From the line containing "ethanol program to offset gasoline" down to the line containing "Show all posts" in the records below, reproduce every line exactly, ends included, and omit all others.

────

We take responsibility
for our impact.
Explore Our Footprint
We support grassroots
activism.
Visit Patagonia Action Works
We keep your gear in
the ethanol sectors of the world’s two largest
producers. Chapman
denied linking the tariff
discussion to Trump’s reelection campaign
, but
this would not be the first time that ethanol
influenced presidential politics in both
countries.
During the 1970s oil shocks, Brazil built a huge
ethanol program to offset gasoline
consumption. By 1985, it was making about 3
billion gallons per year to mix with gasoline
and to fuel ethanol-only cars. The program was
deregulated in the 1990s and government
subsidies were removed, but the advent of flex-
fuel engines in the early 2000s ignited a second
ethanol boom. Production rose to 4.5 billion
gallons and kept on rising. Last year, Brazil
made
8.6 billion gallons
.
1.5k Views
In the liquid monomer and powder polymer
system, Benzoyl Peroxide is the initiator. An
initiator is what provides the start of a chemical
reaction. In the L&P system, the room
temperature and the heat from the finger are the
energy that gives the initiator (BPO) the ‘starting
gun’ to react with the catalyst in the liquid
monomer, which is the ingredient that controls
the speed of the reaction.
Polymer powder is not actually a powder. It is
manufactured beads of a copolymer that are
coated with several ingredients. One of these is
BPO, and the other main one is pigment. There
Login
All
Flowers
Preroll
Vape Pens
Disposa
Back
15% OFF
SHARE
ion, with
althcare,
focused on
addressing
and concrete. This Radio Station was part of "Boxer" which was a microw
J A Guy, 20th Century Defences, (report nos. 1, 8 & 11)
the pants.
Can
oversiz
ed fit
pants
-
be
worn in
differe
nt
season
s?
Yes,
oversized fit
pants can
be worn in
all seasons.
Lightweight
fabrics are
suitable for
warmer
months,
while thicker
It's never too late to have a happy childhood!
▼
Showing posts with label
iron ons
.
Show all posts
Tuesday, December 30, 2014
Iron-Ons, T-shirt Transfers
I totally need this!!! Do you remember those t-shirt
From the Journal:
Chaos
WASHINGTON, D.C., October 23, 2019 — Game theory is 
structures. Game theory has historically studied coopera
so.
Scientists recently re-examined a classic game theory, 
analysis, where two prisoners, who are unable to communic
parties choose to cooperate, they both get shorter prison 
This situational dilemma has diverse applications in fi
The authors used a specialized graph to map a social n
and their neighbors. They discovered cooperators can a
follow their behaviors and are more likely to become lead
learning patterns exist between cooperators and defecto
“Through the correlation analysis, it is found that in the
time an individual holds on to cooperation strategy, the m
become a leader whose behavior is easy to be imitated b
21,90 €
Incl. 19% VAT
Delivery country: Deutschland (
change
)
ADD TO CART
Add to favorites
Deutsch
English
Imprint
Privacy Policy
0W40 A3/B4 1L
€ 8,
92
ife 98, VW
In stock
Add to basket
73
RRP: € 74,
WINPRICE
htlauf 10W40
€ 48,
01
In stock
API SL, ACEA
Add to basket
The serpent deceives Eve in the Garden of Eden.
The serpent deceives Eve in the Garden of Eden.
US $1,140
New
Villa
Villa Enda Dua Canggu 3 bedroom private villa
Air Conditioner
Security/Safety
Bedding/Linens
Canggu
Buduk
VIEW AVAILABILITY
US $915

────

**TASK RESPONSE:**
ethanol program to offset gasoline
consumption. By 1985, it was making about 3
billion gallons per year to mix with gasoline
and to fuel ethanol-only cars. The program was
deregulated in the 1990s and government
subsidies were removed, but the advent of flex-
fuel engines in the early 2000s ignited a second
ethanol boom. Production rose to 4.5 billion
gallons and kept on rising. Last year, Brazil
made
8.6 billion gallons
.
1.5k Views
In the liquid monomer and powder polymer
system, Benzoyl Peroxide is the initiator. An
initiator is what provides the start of a chemical
reaction. In the L&P system, the room
temperature and the heat from the finger are the
energy that gives the initiator (BPO) the ‘starting
gun’ to react with the catalyst in the liquid
monomer, which is the ingredient that controls
the speed of the reaction.
Polymer powder is not actually a powder. It is
manufactured beads of a copolymer that are
coated with several ingredients. One of these is
BPO, and the other main one is pigment. There
Login
All
Flowers
Preroll
Vape Pens
Disposa
Back
15% OFF
SHARE
ion, with
althcare,
focused on
addressing
and concrete. This Radio Station was part of "Boxer" which was a microw
J A Guy, 20th Century Defences, (report nos. 1, 8 & 11)
the pants.
Can
oversiz
ed fit
pants
-
be
worn in
differe
nt
season
s?
Yes,
oversized fit
pants can
be worn in
all seasons.
Lightweight
fabrics are
suitable for
warmer
months,
while thicker
It's never too late to have a happy childhood!
▼
Showing posts with label
iron ons
.
Show all posts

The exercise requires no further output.